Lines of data
○ ○ ○
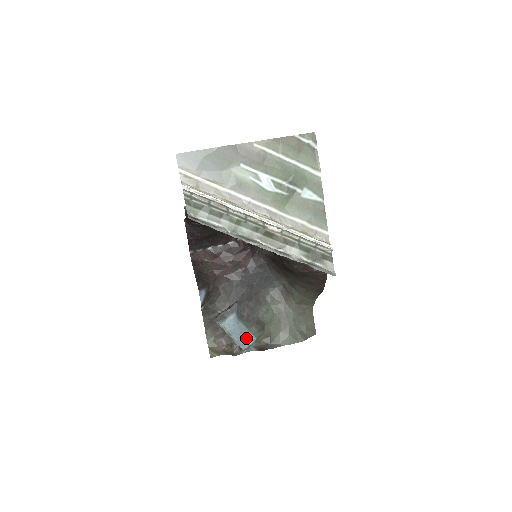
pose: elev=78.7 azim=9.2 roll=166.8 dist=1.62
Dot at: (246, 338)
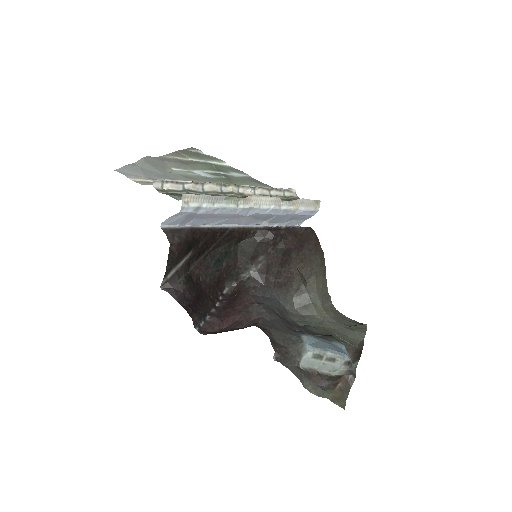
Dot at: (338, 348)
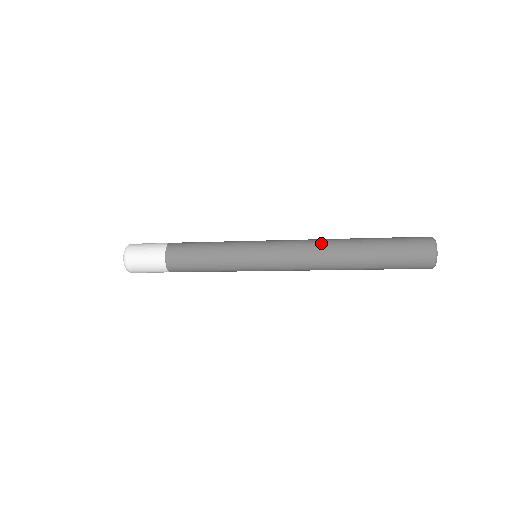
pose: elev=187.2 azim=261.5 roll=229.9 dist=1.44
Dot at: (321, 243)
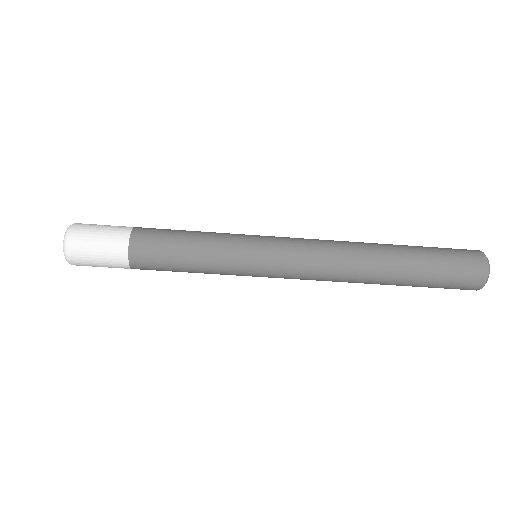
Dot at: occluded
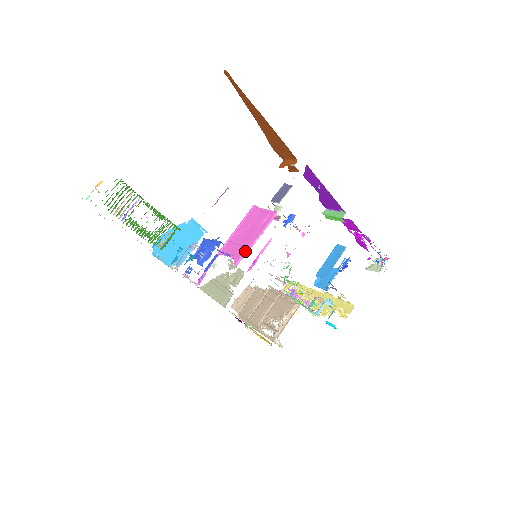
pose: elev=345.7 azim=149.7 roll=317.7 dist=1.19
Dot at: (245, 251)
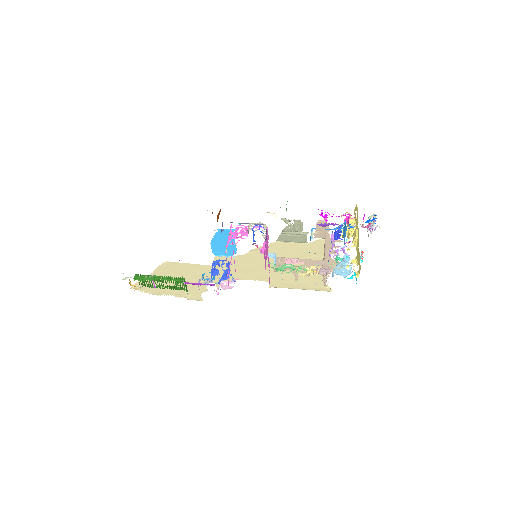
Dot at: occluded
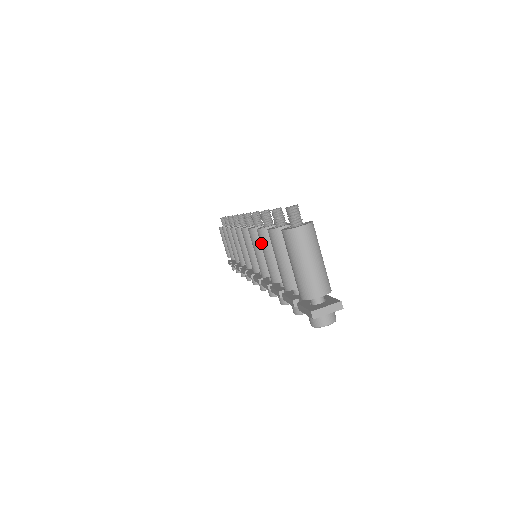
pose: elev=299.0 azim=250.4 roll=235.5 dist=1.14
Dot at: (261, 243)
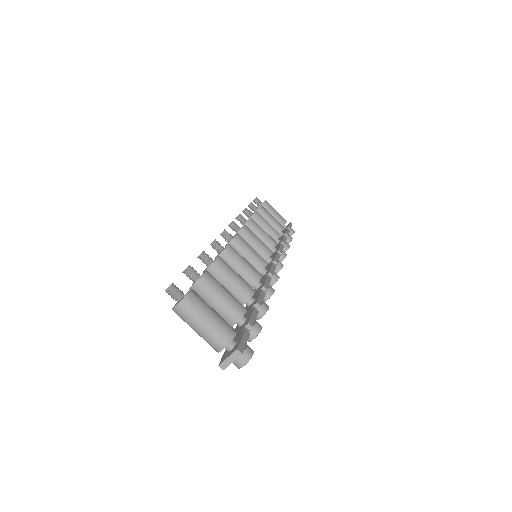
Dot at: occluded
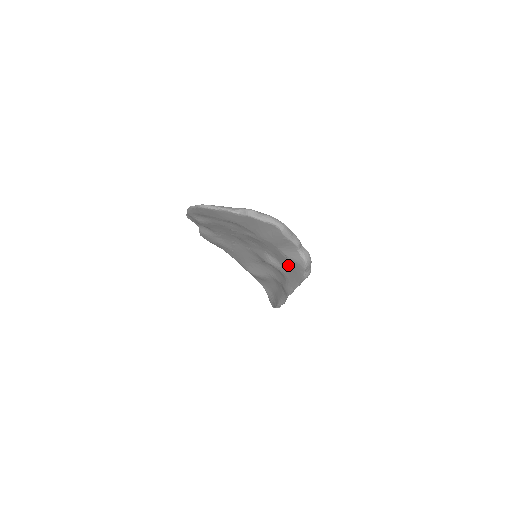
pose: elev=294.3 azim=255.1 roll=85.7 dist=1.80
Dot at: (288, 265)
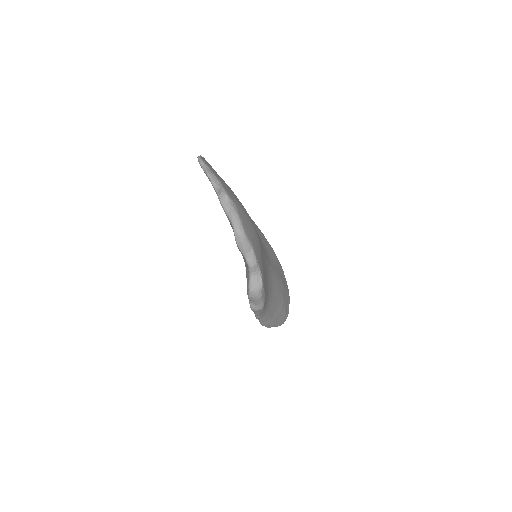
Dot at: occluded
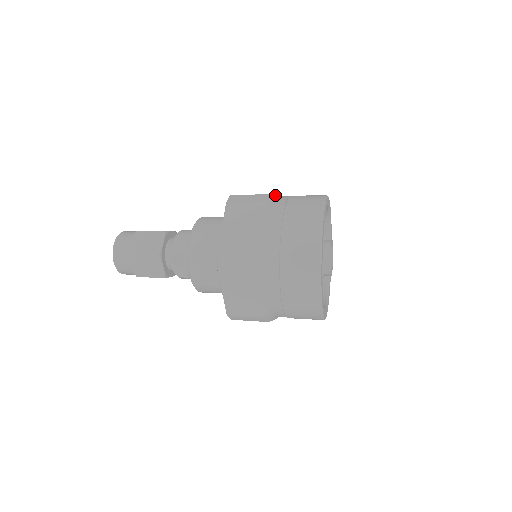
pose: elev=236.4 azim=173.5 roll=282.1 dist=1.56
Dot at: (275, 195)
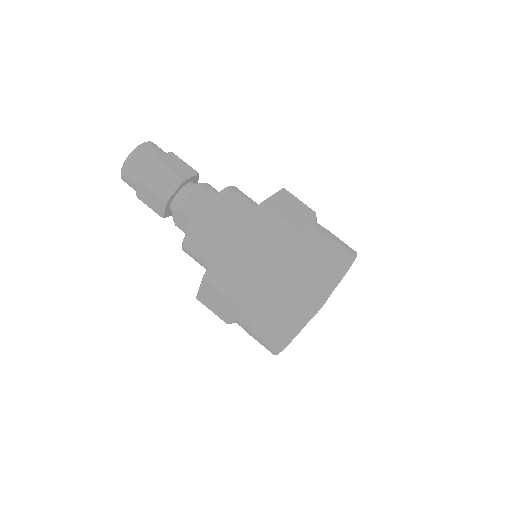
○ ○ ○
Copy every line of the entries above word for word, but leave out the pictures.

- Finished task -
pose: elev=78.7 azim=9.2 roll=166.8 dist=1.62
Dot at: (246, 338)
Dot at: (338, 348)
pose: elev=187.2 azim=261.5 roll=229.9 dist=1.44
Dot at: (321, 243)
Dot at: occluded
pose: elev=345.7 azim=149.7 roll=317.7 dist=1.19
Dot at: (245, 251)
Dot at: occluded
pose: elev=299.0 azim=250.4 roll=235.5 dist=1.14
Dot at: (261, 243)
Dot at: occluded
pose: elev=294.3 azim=255.1 roll=85.7 dist=1.80
Dot at: (288, 265)
Dot at: occluded
pose: elev=236.4 azim=173.5 roll=282.1 dist=1.56
Dot at: (275, 195)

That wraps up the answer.